Pulmonary Abnormalities on High-Resolution CT Demonstrate More Rapid Decline Than FEV1 in Adults With Cystic Fibrosis

Pulmonary Abnormalities on High-Resolution CT Demonstrate More Rapid Decline Than FEV1 in Adults With Cystic FibrosisCystic fibrosis (CF) is the most common autosomal recessive inherited disorder in whites, with a prevalence of 1 in 1,461 births in the Irish population. By the later teenage years, significant irreversible lung damage has occurred in many patients. The majority die of recurrent respiratory sepsis and respiratory failure in adulthood.

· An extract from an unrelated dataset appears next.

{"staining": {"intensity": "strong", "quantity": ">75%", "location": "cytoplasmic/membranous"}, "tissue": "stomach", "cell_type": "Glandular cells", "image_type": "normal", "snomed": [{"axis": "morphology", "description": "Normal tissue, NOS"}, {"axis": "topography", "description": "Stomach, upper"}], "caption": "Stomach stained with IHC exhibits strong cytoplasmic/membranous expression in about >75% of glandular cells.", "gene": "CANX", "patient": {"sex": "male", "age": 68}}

Spirometry, particularly FEV1, is used as a marker of lung disease because of its reproducibility and accuracy as an outcome surrogate. It is well known that spirometry results decline as lung disease progresses. In a thought-provoking article, de Jong et al showed that the rate of decline in high-resolution CT (HRCT) appearances was more significant than the rate of decline in spirometry results in children, and this has been confirmed by others. More recently, further novel work has shown that several HRCT abnormalities decline at a faster rate than FEV1 in adults. As a result, proposals for the use of HRCT as an outcome surrogate have been suggested.” In this regard, a combined HRCT/ spirometric score has been shown to be a sensitive marker in detecting treatment effects. More recently, HRCT has been shown to correlate with the number of respiratory exacerbations in children over time.
In adults with CF, the rate of change in spirometry is well documented, but the rate of change in HRCT abnormalities has only been described in a single study. Since adults generally have more progressive lung function impairment than children, we hypothesized that the rate of decline in lung spirometry in this age group would be similar or worse than the rate of decline in HRCT abnormalities. The aim of this study was to compare the rates of change in HRCT and clinical measurements over a significant time period in an adult cohort of patients with CF.
Since 1997, all adult patients undergo elective HRCT every 18 to 24 months as part of scheduled long-term patient assessment at the Irish National Referral Centre for Adult CF. Patients > 16 years old from the entire country are referred to the center for multidisciplinary care. The number of patients attending our center has steadily increased from 1997 (approximately 170 patients) to 2005 (approximately 250 patients) as treatment has become more centralized and life expectancy continues to improve.